Students measure calories burned on well-trod campus routes

You’ve taken a 15-minute, 1,766-step walk from Antonio’s Pizza in downtown Amherst to the campus’s Haigis Mall. How many Oreos do you think you’ve burned? The answer is less than two; you’ve walked off 76 calories, or just 1.4 Oreos.

Students from the UMass Amherst Nutrition Association and the Kinesiology Club banded together to measure the number of calories burned and steps taken on 11 popular campus routes and on the campus tour. They then translated the calorie counts into equivalents of unhealthful foods (Oreos, M&M’s, and Pringles) and healthful foods (almonds, baby carrots, apples, and pretzels).

The OREO (On-campus Research on Energy Options) Study raises awareness of the imperative to be more physically active, according to Barry Braun, the Kinesiology associate professor who supervised the project with post-doctoral student Cheryl Howe and the support of Patty Freedson, Kinesiology chair. “I think most students will find they don’t burn nearly as many calories in their daily routines as they think they do,” Braun says.

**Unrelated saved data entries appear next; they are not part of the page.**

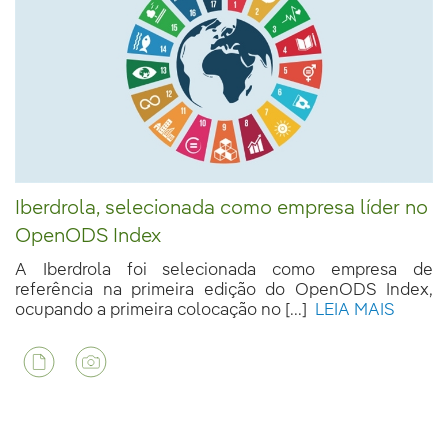
Iberdrola, selecionada como empresa líder no
OpenODS Index
A Iberdrola foi selecionada como empresa de
referência na primeira edição do OpenODS Index,
ocupando a primeira colocação no [...]
LEIA MAIS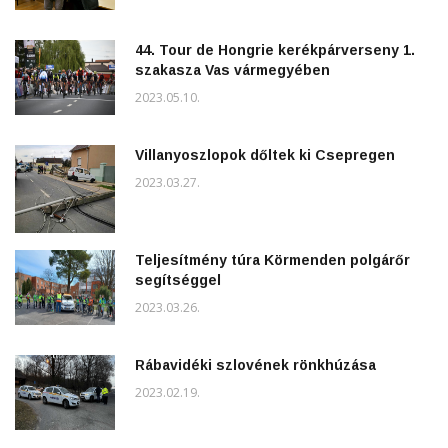
44. Tour de Hongrie kerékpárverseny 1.
szakasza Vas vármegyében
2023.05.10.
Villanyoszlopok dőltek ki Csepregen
2023.03.27.
Teljesítmény túra Körmenden polgárőr
segítséggel
2023.03.26.
Rábavidéki szlovének rönkhúzása
2023.02.19.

The figures for M&M’s are most disappointing: you’ll burn 21 walking from Orchard Hill to the Rec Center; 5.2 from the library to Fine Arts Center; 11 in a lap around the campus pond.

As a nutrition student, Katie Gustamachio, wasn’t surprised by these results. For her role in the study she wore a portable metabolic analyzer, complete with a large mask covering her face and mouth, around campus during open house last spring. She didn’t mind making a slight spectacle of herself for science. “I did look like an alien,” she says, “but it was great for prospective students to see that undergraduates here are actively involved in research.”